Und Lisa Federle schreibt: wir haben das diffuse Infektionsgeschehen in Tübingen durch eine einmalige Testkampagne besser unter Kontrolle gebracht als viele Kreise, in denen lediglich der Lockdown zur Pandemieabwehr eingesetzt wird. Tübingen habe trotz der meisten Tests in Deutschland und der niedrigsten Dunkelziffer in Deutschland, eine der niedrigsten Inzidenzen in Deutschland.
Beide bitten mittlerweile die ganze Bevölkerung, sich mindestens zweimal die Woche testen zu lassen.

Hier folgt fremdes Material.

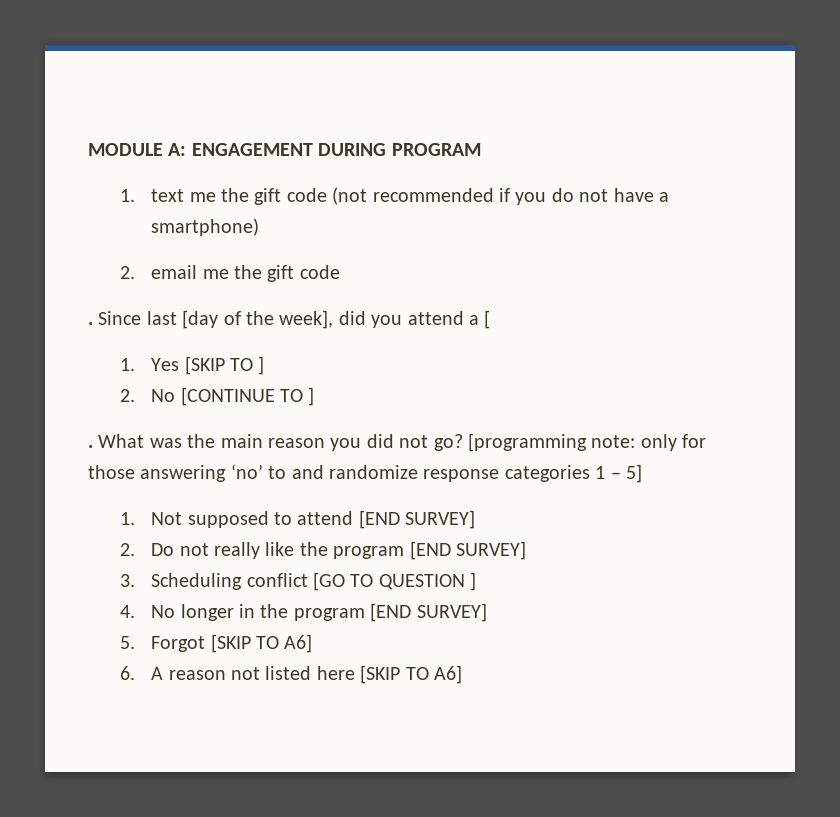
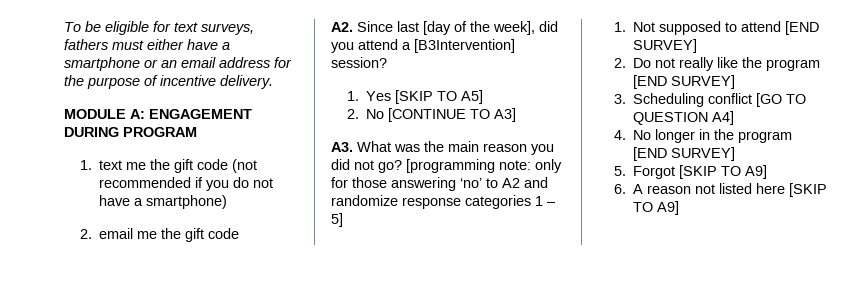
(88, 149) none -> [64,21,254,35] [64,39,230,50] [64,57,292,71] [64,75,273,89] To be eligible for text surveys, fathers must either have a smartphone or an email address for the purpose of incentive delivery. //
[88,322,93,325] . -> [331,22,353,32] A2.
[484,310,491,329] [ -> [414,39,515,53] [331,57,387,68] [B3Intervention] session?
[258,356,265,375] ] -> [461,90,484,104] A5]
[308,387,315,406] [88,445,93,448] ] // . -> [494,108,517,122] [331,142,353,152] A3] // A3.
(287, 472) none -> [502,178,520,188] A2
[470,572,477,591] ] -> [712,111,735,125] A4]
[284,634,313,653] A6] -> [745,165,768,179] A9]
[433,665,462,684] A6] -> [657,201,680,215] A9]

Palmer versucht dafür zu sorgen, dass so wenig Auswärtige wie möglich kommen und dass diese außerhalb getestet werden, auch damit die wissenschaftliche Begleitung des Modells valide Daten hat. Ich gehe nochmals durch die Stadt: Es ist dunkel, die Straßenrestaurants haben noch offen, die Studentenstadt lebt, auf den Treppen sitzen Studenten und trinken Bier, der eine oder andere hat seine Lautstärke nicht mehr unter Kontrolle. Am nächsten Morgen: Coronatest im Hotel vor den kritischen Augen von eigens ausgebildetem Personal. An das tägliche Stäbchen in der Nase habe ich mich schnell gewöhnt. Palmer findet am nächsten Tag klare Worte via Facebook: »Rudelbildung mit Alkohol, das freut nur Corona.« Die Vernünftigen werden das akzeptieren. Alle anderen werden uniformierte Sicherheitskräfte zur Einsicht bringen. Die Wirtin im Hotel versteht diese Menschen nicht: »Die sabotieren, an dem so viele gut beteiligt sind.« Sie glaubt, dass man solchen Menschen entschlossen begegnen muss.
Bevor ich abreise, bekomme ich mit, wie viele Städte sich als Modellstadt bewerben. Singen ist dabei, der Landkreis Konstanz auch.
Und in Tübingen justiert Palmer derweil nach: Die Leute sollen weiter in der Stadt sein dürfen, ab 20 Uhr, da hätte er nichts dagegen zu sagen, sei dann Schluss, sagt er in einer Konferenz mit »Bild«. Und über Ostern gibt es ohnehin nur Tests für Leute aus dem Landkreis Tübingen. Es wird laut über eine Kostenbeteiligung der zu Testenden nachgedacht. Für Boris Palmer ist die Strategie erfolgreich.